First Published 9 July 2013, Last Updated 9 July 2013

The capital is currently awash with transfers from Theatre Royal Bath. Following the success of Relatively Speaking and Fences, another hit, The American Plan, has travelled east, setting up camp at the St James theatre.

Written by Tony Award-winning playwright Richard Greenberg, The American Plan charts the story of Lili, a troubled 20-year-old who feels trapped at the Catskills resort where she is spending the summer with her mother. After Nick, a young man from the hotel across the lake, spends the afternoon on their property, she becomes dependent on his company and goes to great lengths to break him apart from his girlfriend Mindy to keep him for herself. Love blossoms, but when another man is thrown into the mix, Mindy turns out to be the least of Lili’s problems.

Emily Taaffe does well to capture the complexity of Lili’s character, at once a fragile and unstable figure and a selfish manipulator brimming with eccentricity. The presence of Luke Allen-Gale’s charming Nick brings an element of calm, providing an escape from her domineering mother and the troubled thoughts inside her head.
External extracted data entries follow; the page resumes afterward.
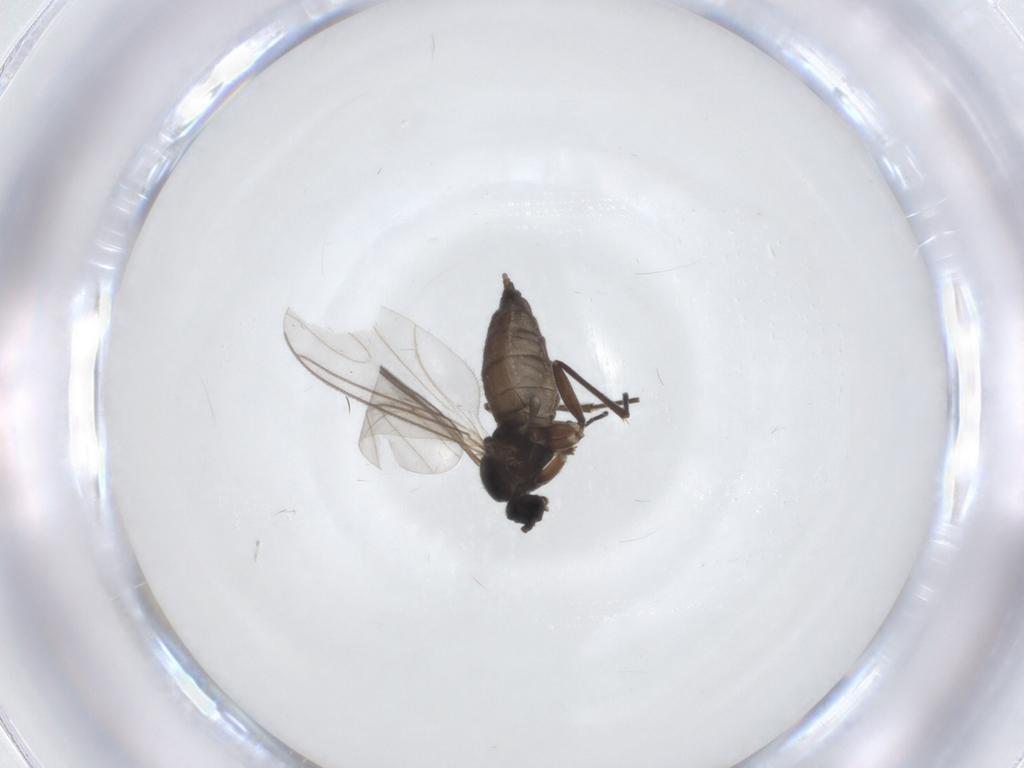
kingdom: Animalia
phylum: Arthropoda
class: Insecta
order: Diptera
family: Sciaridae
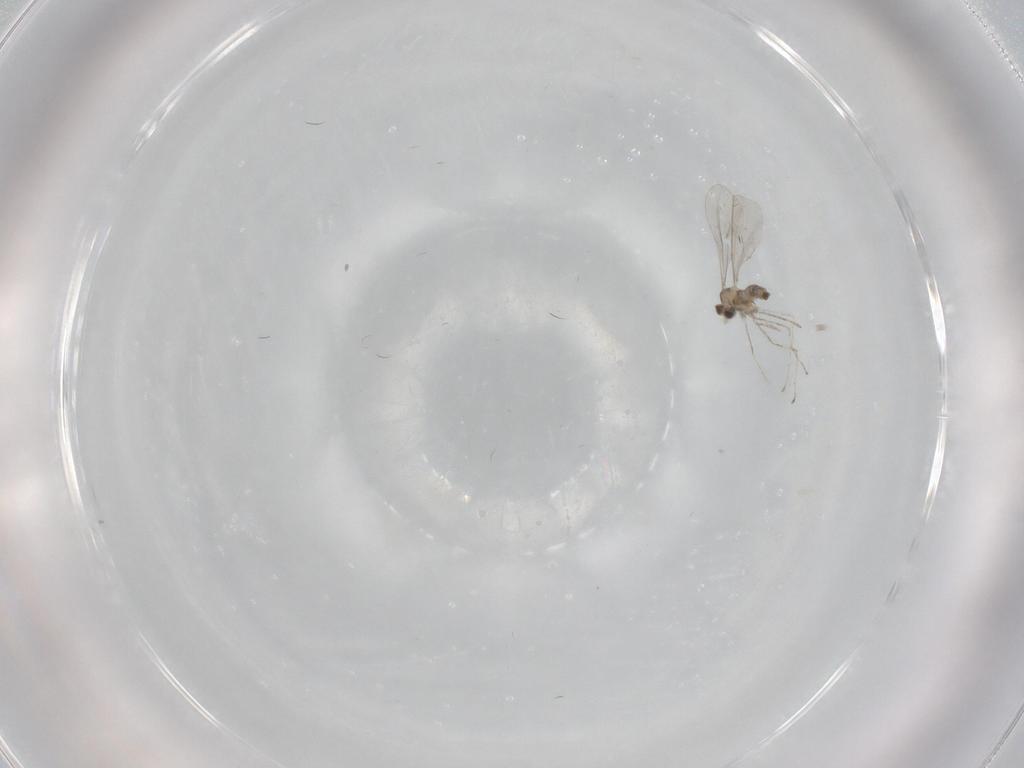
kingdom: Animalia
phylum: Arthropoda
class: Insecta
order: Diptera
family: Cecidomyiidae
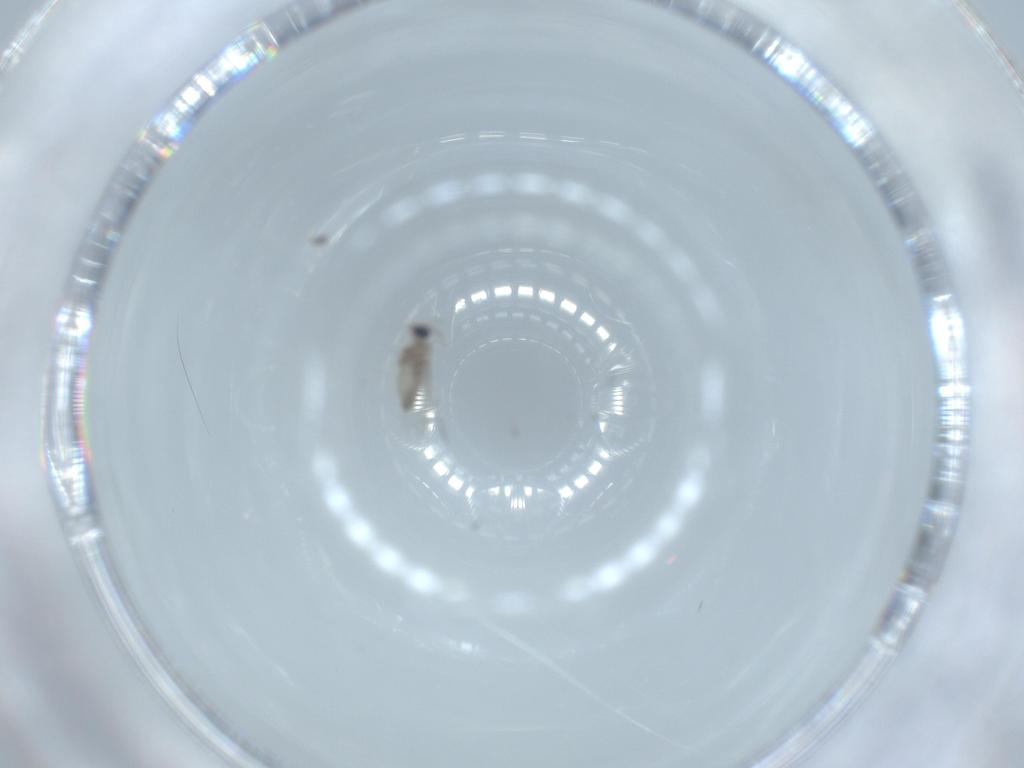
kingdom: Animalia
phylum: Arthropoda
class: Insecta
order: Diptera
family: Cecidomyiidae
While every member of the five-strong cast, which also includes Dona Croll as Eva’s caring maid Olivia, delivers a convincing performance, Diana Quick steals the show as Lili’s dictatorial mother Eva, who draws humour from her past as a German Jewish refugee. Moving around the stage with a sense of royal superiority, Quick delivers her lines with an amusingly stern accent, which punctuates this drama about sexuality, class and familial relationships with a powerful punch of humour.

Jonathan Fensom’s simplistic set evokes the lakeside setting beautifully; the sloping wooden jetty set producing reflections on the dark glossy flooring as if it were surrounded by water, but this eventually gives way to a less idyllic setting, which comes to reflect the melancholy of the play’s conclusion.